02.11.07, Comments, Education again.

I apologise for appearing to be going over the same ground, but how can I help it when the government is making grandiose statements almost daily. Before I get to the meat, a few days ago the PM was pontificating on education in a school and then sat down with the kids. He looked most uncomfortable and I wondered who was pulling his strings, He seems to be following in Blair’s footsteps, making many of the statements himself, which I should have thought were the job of the Ministers involved and concerned. He is downgrading the Cabinet again.

I read that Brown is proposing closing the 1 in 5 schools that are seriously below standard if they don’t improve. The process is to be spread over 6 years. The anomalies that statement raises are unbelievable. First of all, surely weaknesses should be uncovered if they are sufficiently serious to warrant closure, in any failing school, by analysing the exam results, a questionnaire for parents to full in, or failing that talking to them, to elucidate their concerns with the system, and an intelligent inspection of the teaching and teaching staff, Allegedly, only about 30% of children achieve A to C level in GCSE. This situation was supposed to be dealt with starting ten years ago. Having found the reasons for the failure it shouldn’t take closure to put it right, surely? Another report has been issued that literacy is at the same level it was in 1950.
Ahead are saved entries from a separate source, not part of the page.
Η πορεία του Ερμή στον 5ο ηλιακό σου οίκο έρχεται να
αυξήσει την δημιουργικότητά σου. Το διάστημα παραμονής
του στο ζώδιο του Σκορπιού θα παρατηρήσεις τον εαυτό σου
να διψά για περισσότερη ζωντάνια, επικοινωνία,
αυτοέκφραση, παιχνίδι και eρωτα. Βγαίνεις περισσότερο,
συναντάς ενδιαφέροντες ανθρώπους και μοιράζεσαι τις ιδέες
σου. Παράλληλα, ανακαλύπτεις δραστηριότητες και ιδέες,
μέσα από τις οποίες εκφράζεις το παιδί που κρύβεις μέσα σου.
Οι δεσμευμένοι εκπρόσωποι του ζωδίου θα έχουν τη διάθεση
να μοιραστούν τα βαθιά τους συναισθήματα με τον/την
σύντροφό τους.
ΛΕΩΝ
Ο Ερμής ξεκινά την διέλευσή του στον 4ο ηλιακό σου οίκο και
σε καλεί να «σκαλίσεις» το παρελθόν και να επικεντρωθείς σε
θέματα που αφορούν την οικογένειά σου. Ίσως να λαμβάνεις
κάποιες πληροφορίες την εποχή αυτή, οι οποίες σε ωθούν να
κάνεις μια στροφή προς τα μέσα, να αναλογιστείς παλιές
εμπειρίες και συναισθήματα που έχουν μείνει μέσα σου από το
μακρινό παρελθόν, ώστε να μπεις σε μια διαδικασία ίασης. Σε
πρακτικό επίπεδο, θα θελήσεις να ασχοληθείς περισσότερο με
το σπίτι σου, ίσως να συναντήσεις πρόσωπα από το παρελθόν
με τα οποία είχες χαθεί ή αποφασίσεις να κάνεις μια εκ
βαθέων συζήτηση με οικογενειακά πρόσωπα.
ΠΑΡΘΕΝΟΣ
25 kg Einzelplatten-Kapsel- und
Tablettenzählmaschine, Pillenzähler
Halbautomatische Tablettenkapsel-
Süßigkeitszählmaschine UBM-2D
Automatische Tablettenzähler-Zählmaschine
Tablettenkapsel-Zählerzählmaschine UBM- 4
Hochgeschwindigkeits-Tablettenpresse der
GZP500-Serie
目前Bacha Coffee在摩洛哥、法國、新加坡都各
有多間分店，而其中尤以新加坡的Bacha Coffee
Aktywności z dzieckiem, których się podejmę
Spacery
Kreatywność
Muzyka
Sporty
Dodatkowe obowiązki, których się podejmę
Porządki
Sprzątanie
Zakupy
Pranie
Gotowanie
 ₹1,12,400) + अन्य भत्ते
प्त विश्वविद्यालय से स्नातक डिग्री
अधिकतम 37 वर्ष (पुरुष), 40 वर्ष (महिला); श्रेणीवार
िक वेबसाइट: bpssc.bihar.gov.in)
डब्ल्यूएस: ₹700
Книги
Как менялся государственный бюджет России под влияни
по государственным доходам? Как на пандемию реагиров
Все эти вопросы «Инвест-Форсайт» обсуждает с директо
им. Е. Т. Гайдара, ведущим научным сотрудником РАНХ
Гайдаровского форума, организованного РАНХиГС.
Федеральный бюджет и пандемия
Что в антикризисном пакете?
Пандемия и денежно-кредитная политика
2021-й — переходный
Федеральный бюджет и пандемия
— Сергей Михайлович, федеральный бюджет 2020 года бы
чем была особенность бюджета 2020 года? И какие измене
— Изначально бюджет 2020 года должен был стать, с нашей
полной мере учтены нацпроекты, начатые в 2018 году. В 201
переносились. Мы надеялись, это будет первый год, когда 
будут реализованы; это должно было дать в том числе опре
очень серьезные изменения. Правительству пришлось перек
The literary issue, I would explain, is unsurprising and the numeric failure has a similar basic problem, Not long ago I wrote a piece about the 40% fall in library book borrowing, over ’91 to 2002, while borrowing of audio and visual work had increased 100%. TV generally became household equipment in the mid 50s and therefore reading by adults dropped and in consequence encouragement for children to read for pleasure also fell. It takes time, some money and patience to give books to children and read to them in their formative years, and if the example and the wish are absent, there will be no incentive. The pressures on the more impecunious parents are sufficient for many to never pick up a book to read; time is short and they have the TV. The philosophy of the 60s to do away with rote teaching, was an untried fraud – psychobabble! You can’t give change rapidly at a shop counter, with no mechanical device to aid, if the whole process is not so imbedded in the subconscious it is like a language. My daughter, a one time very successful elementary teacher will tell you, small children have an attention span of about 7 to 10 minutes, after that they need relaxation, a laugh, and something else to distract them, and then they can start absorbing once again. She would take a guitar into class and sing them a folk song, tell them stories etc. Above all they need to learn by rote.

Just out of interest, how does one go about closing 670 schools in 6 years? That means you have to reallocate anything over six times 500 children each year, in radii for each school, of. say, to be generous, 4 miles, which would make some kids have to travel 8 miles in the relocation. I was never anything more than 2 miles from school. What happens to the teachers? More to the point what Head would want to take on an additional burden, especially when it is 60% below par. Closing isn’t the solution. It must be to turn the school performance round by a flying force of teachers, specialty chosen and trained if need be, and a management staff, as backup, to weed out the incompetent teachers, and redress the weaknesses.